Cuando así hablaba Gudú, Predilecto guardaba silencio, pues a nadie, ni a su mismo padre, había oído razonar de forma tan concluyente. Esto le producía tanto asombro como malestar, al tiempo que una suerte de admiración nacía también en él hacia su hermano pequeño. Y se decía que si Rey había de ser, no podía habérselas con un ser mejor dispuesto para cometido semejante. Y aunque a medida que el tiempo pasaba se mostraba menos impulsivo y más reflexivo, si alguna vez una insinuación brotaba de sus labios, podía tenerse por seguro que la maduraba en su interior hasta darle una forma viable y ponerla en práctica. Así, cierto día, dijo a su hermano:

—Predilecto, he pensado que me convendría visitar las regiones del Sur. Y creo que voy a disgustarte si te digo que hora es ya de que eches una mirada a esas tierras que te dio mi padre, pues no me parece conveniente descuidar tales cosas. De paso podré conocer yo también qué es lo extraordinario que tú encuentras en ellas, para recordarlas tan a menudo. Y tampoco desecho la posibilidad de entrar en conocimiento con alguna señora de las que me has hablado con tanto entusiasmo... y que no tenga enraizadas en la sesera costumbres de honestidad tan rigurosa.

—Señor -murmuró, temeroso y desconcertado, Predilecto-, nadie más que yo podría desear llevar a cabo ese viaje. Pero opino que vuestra Señora Madre debería entenderlo como vos, pues no es cosa de una o dos noches, ni de dos o tres días, llegar hasta allí. Habríamos de llevar a cabo diez o más jornadas de camino, y difícilmente pasaría inadvertida nuestra ausencia.

—Ya he meditado esas cosas -respondió Gudú con ligera impaciencia-. No me creáis tan desprevenido. En modo alguno será esto una correría más, y aunque me prive del placer de lo escondido, no por eso voy a renunciar a ello. Tened por seguro que se lo comunicaré a la Reina, de forma que no haya lugar a dudas sobre mi voluntad y decisión al respecto. En tanto, disponeos para el viaje y empezad a encargar todo lo necesario, pues entiendo que esta vez tendremos que llevar escolta y muchas otras cosas con nosotros.

Dicho y hecho: fue en busca de la Reina. Como siempre, ella le recibió prestamente:

—Decidme, hijo mío -dijo ofreciéndole un escabel que desde niño, cuando vivían prisioneros en la Torre Este, solía utilizar para hablar con ella-, os escucho con gran complacencia.

—Señora, yo también os comunico con gran complacencia que he decidido visitar las tierras del Sur: ésas en las cuales vos y mi hermano Predilecto nacisteis. Creo que es hora de que él eche una mirada sobre un Castillo y una tierra que le pertenecen, y al mismo tiempo, pueda yo enterarme de qué es, y cómo es esa tierra del Sur, que tanto gozo dio a mi padre conquistar.

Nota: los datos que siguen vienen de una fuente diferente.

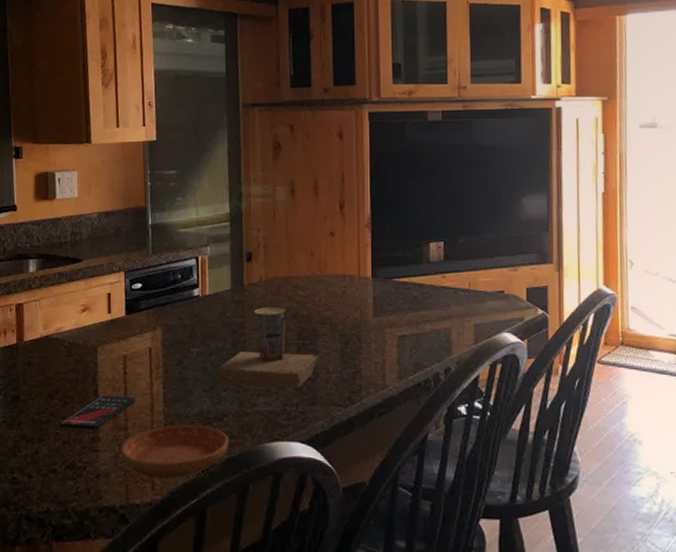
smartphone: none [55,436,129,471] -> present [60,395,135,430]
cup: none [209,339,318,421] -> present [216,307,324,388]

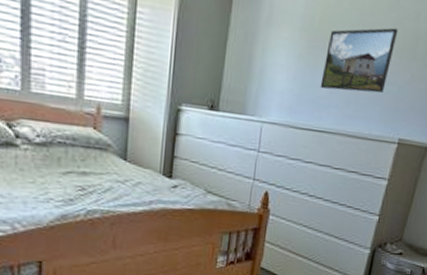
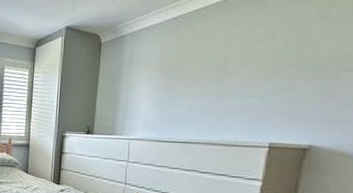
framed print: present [320,27,399,94] -> none [179,51,255,109]

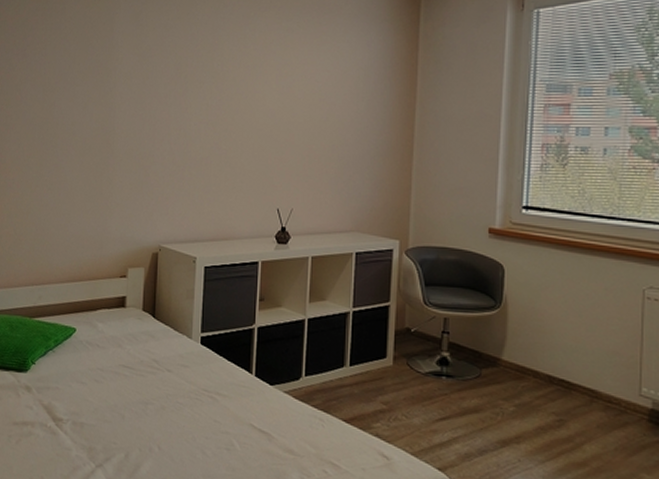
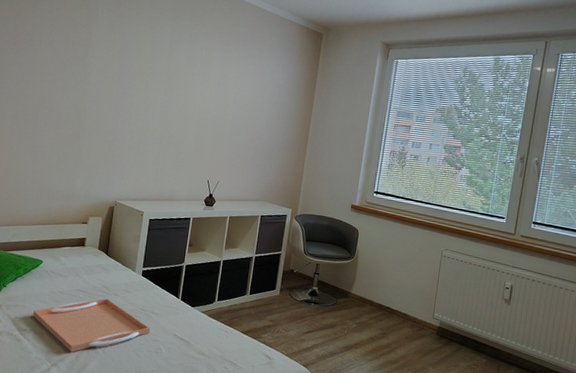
serving tray: none [69,376,218,449] -> present [33,298,151,353]

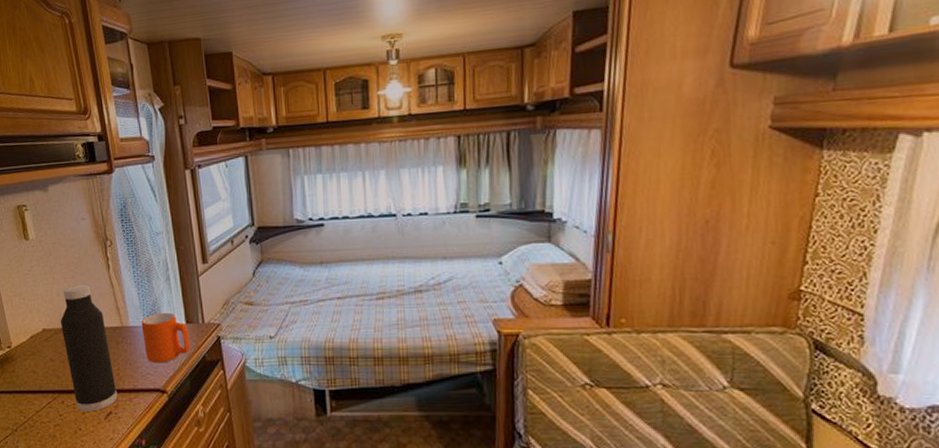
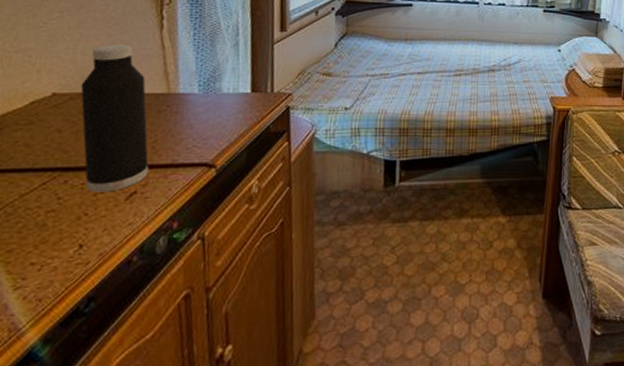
mug: present [141,312,191,364] -> none [194,79,254,135]

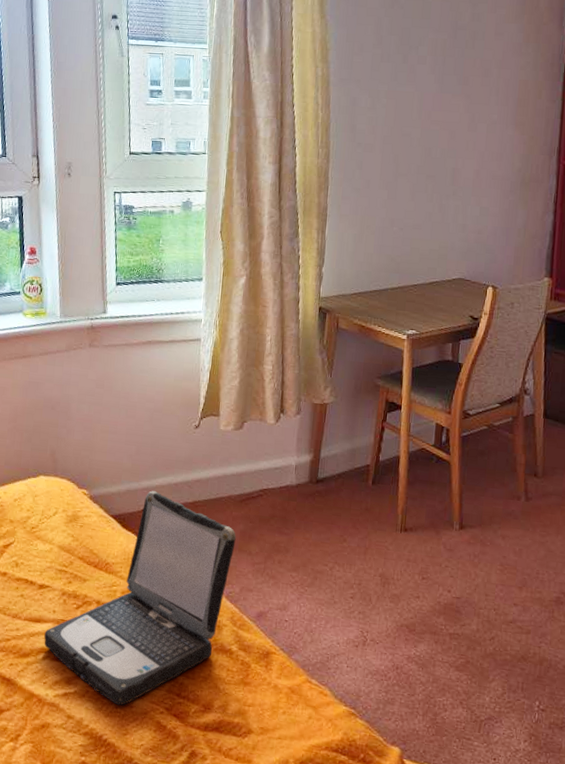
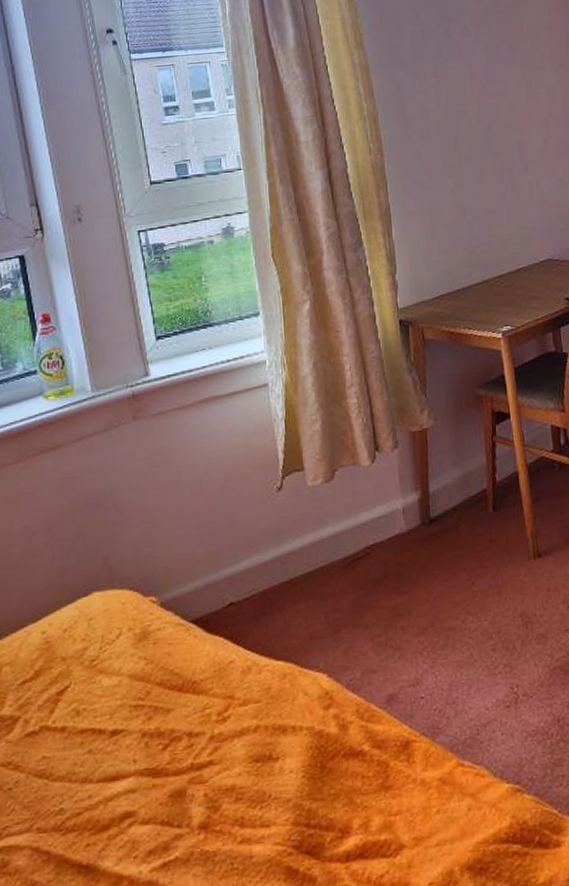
laptop: present [44,491,236,706] -> none [126,578,348,860]

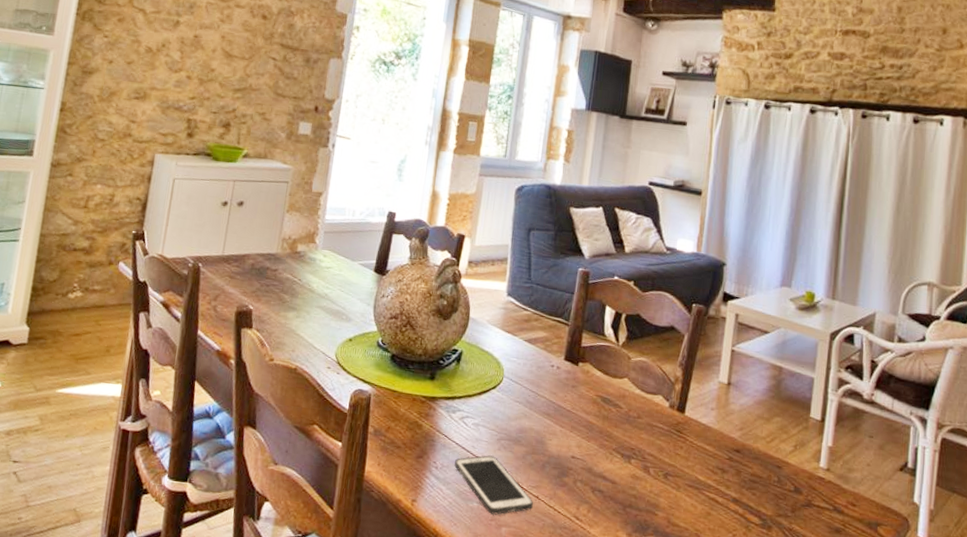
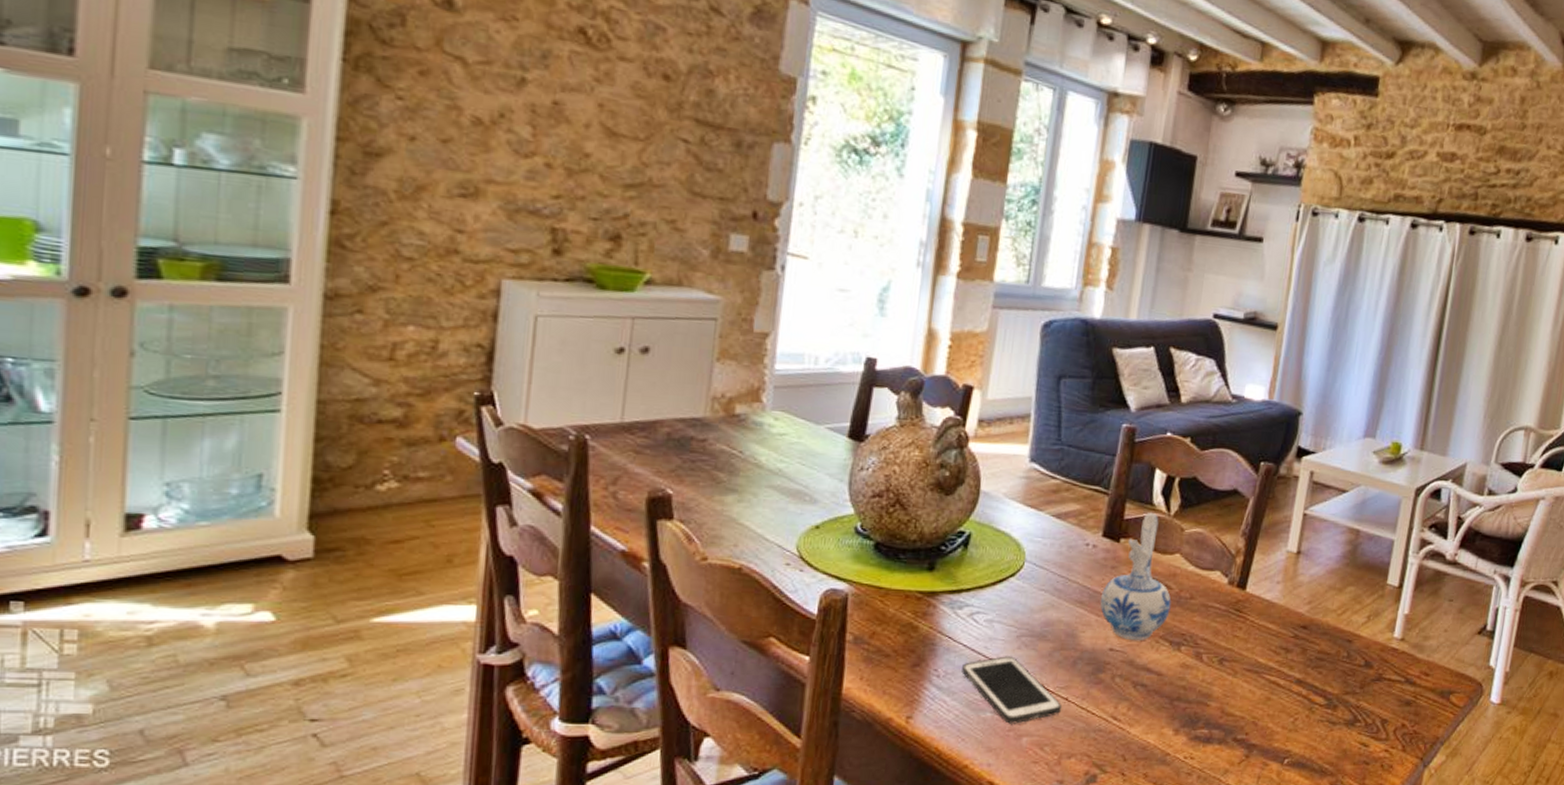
ceramic pitcher: none [563,342,622,452] -> present [1100,513,1171,641]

La Reina quedó muda de asombro. Al fin, dijo:

—Es una idea muy natural, y como tal la escucho. Un Rey debe conocer palmo a palmo el territorio sobre el cual domina, y nada más lejos de mi pensamiento suponer que vos os ibais a olvidar de tal cosa. No obstante, debo confesaros un temor que me aguijonea, y que supongo compartiréis conmigo.

—Pues decidlo, y veré si lo comparto o no -contestó Gudú, con idéntico desparpajo al de su madre, a todas luces heredado o asimilado muy profundamente.

—Bien, no deseo inquietaros, hijo mío -añadió Ardid, despacio; como cuando cruzaba un suelo resbaladizo-, pero es el caso que en los últimos tiempos tengo para mí que el Consejero Real y vuestro hermano el Príncipe Ancio no miran con buenos ojos el hecho de que vuestro padre decidiera, en el último momento, nombraros heredero de la Corona. De modo que, desde hace tiempo, vengo presintiendo el creciente rebullir de intriga y hostilidad que rezuman sus palabras y miradas. ¿No sería esta ausencia vuestra aprovechada por ellos para asestarnos un golpe artero? Cuando os vayáis, dejaréis en este Castillo una mujer indefensa, ya no tan joven... -y suspiró falsamente, mientras echaba un vistazo al bruñido espejo que reflejaba su espléndida hermosura en sazón- y como tal, en su debilidad, expuesta a ser víctima de quién sabe qué maquinaciones.